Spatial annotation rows
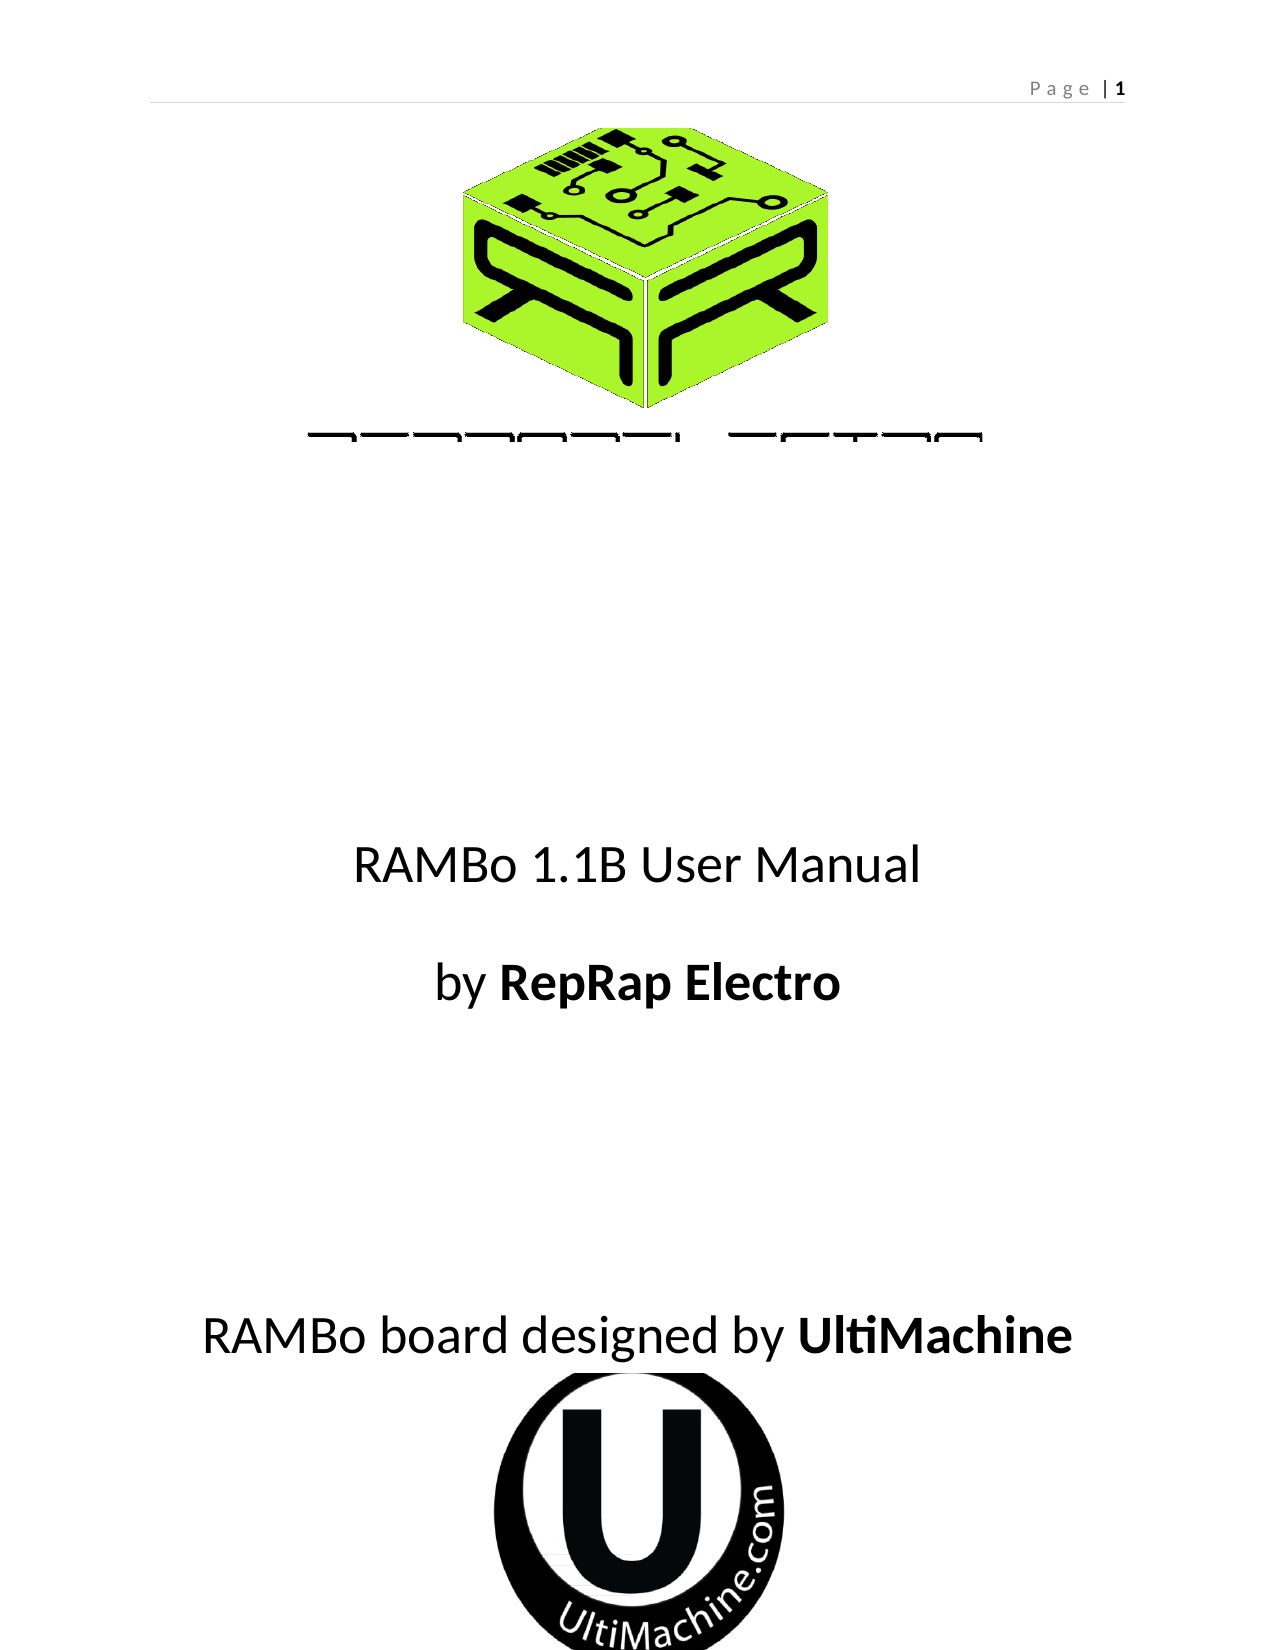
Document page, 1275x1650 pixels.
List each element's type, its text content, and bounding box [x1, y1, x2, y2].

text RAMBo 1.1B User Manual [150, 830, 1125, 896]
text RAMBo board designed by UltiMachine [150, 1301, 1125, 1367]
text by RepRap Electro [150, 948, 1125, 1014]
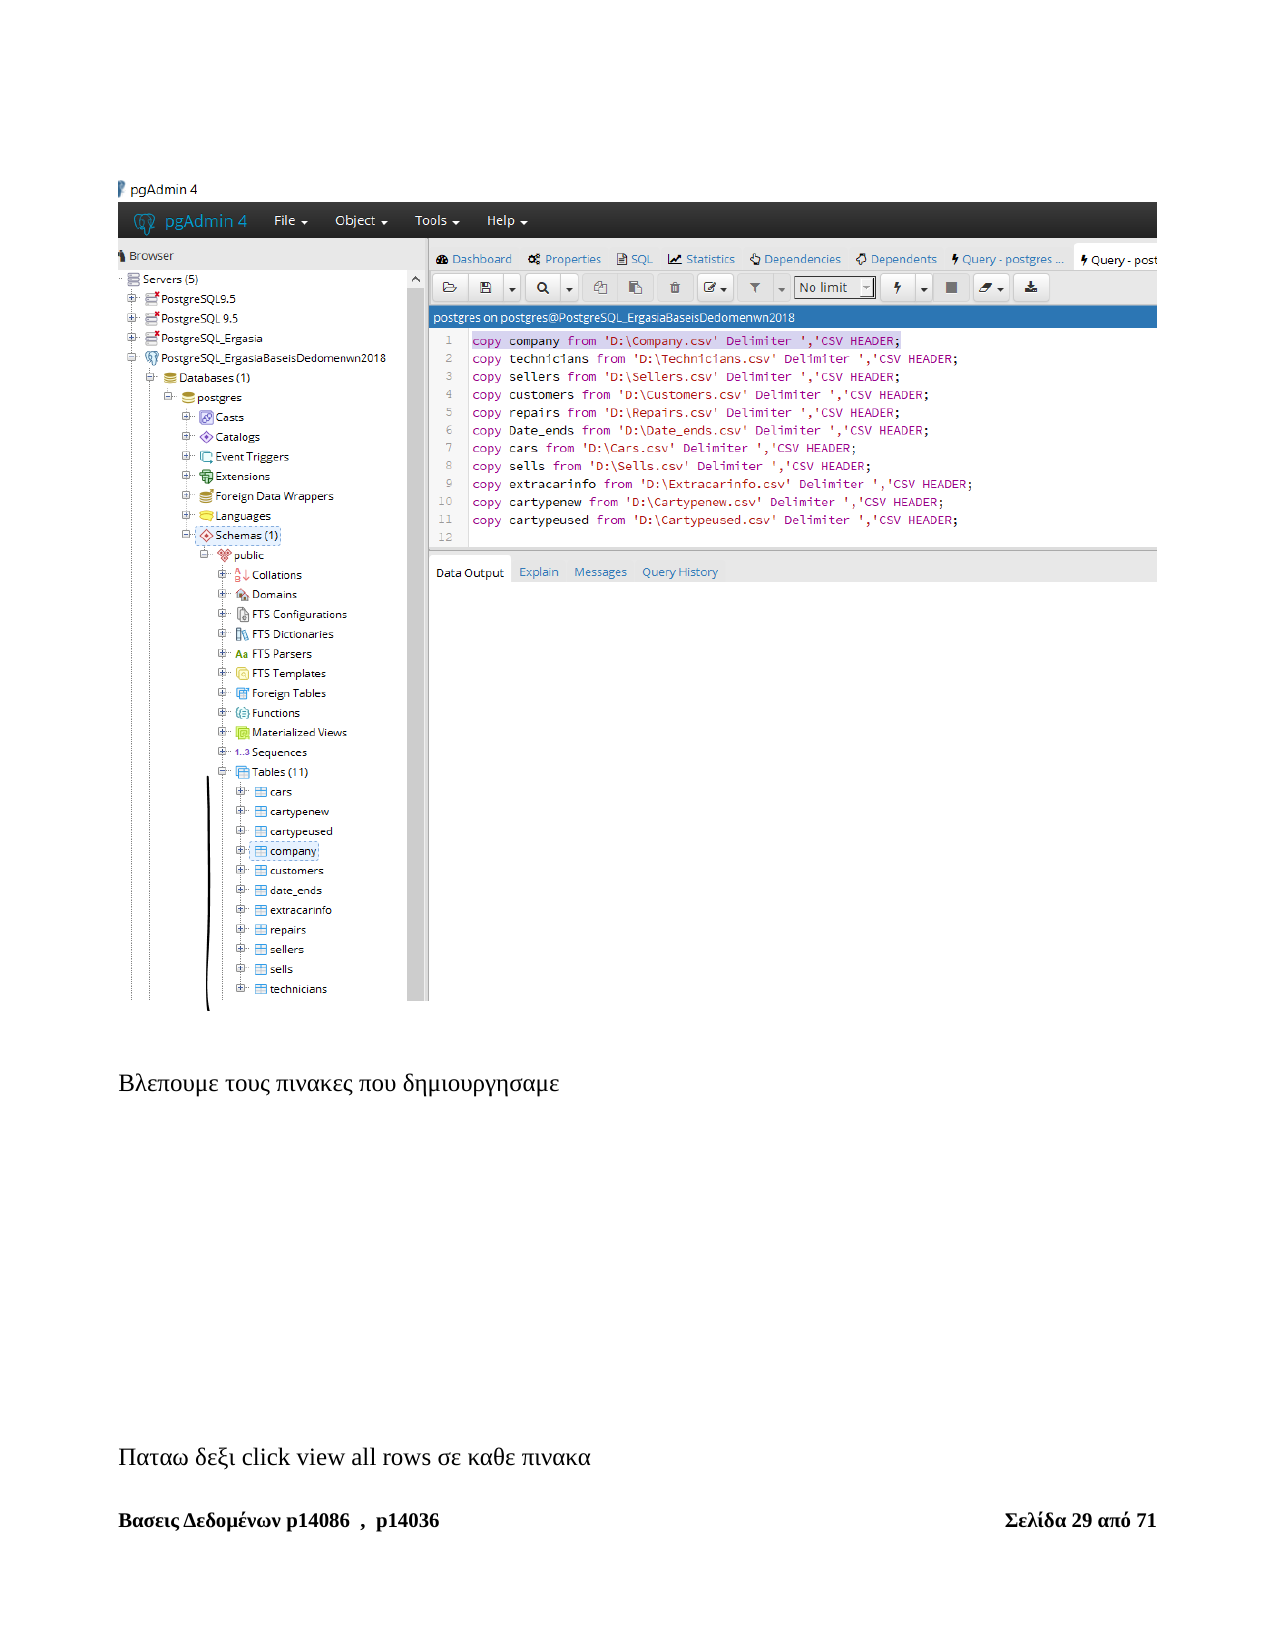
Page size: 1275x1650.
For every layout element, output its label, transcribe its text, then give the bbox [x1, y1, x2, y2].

#### Written problem
Write out every line of these rows exactly, leaving out the pictures.

#### The response
Document page, 1275x1650 pixels.
List each element's type, its text content, and bounding box [x1, y1, x2, y2].

text RAMBo 1.1B User Manual [150, 830, 1125, 896]
text RAMBo board designed by UltiMachine [150, 1301, 1125, 1367]
text by RepRap Electro [150, 948, 1125, 1014]
Page size: 1275x1650.
For every layout element, output its label, transcribe its text, then give the bbox [x1, y1, x2, y2].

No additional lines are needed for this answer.